##### Supplied material #####

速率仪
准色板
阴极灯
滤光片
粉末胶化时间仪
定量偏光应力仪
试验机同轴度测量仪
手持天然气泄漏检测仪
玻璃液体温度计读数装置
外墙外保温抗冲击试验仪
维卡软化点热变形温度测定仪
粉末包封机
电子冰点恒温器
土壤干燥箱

#####
##### Supplied material #####

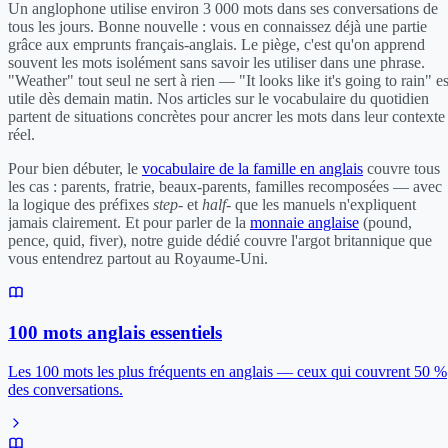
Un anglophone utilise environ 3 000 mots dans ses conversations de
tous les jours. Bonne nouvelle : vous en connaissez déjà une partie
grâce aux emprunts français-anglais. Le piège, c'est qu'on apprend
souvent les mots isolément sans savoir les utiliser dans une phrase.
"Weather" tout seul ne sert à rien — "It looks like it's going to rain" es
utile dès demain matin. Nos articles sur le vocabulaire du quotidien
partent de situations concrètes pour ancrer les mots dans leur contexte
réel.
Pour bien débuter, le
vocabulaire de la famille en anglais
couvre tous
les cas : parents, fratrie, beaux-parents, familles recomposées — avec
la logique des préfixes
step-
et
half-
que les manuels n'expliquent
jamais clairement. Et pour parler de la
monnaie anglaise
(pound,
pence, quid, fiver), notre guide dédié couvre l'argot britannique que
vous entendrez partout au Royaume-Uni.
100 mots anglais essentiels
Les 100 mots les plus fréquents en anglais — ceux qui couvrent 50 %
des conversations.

#####

## Directions for this task:
Quote the entries word for word, from the line containing "Un anglophone utilise" through the line containing "monnaie anglaise", including both of those lines.

## Finished task:
Un anglophone utilise environ 3 000 mots dans ses conversations de
tous les jours. Bonne nouvelle : vous en connaissez déjà une partie
grâce aux emprunts français-anglais. Le piège, c'est qu'on apprend
souvent les mots isolément sans savoir les utiliser dans une phrase.
"Weather" tout seul ne sert à rien — "It looks like it's going to rain" es
utile dès demain matin. Nos articles sur le vocabulaire du quotidien
partent de situations concrètes pour ancrer les mots dans leur contexte
réel.
Pour bien débuter, le
vocabulaire de la famille en anglais
couvre tous
les cas : parents, fratrie, beaux-parents, familles recomposées — avec
la logique des préfixes
step-
et
half-
que les manuels n'expliquent
jamais clairement. Et pour parler de la
monnaie anglaise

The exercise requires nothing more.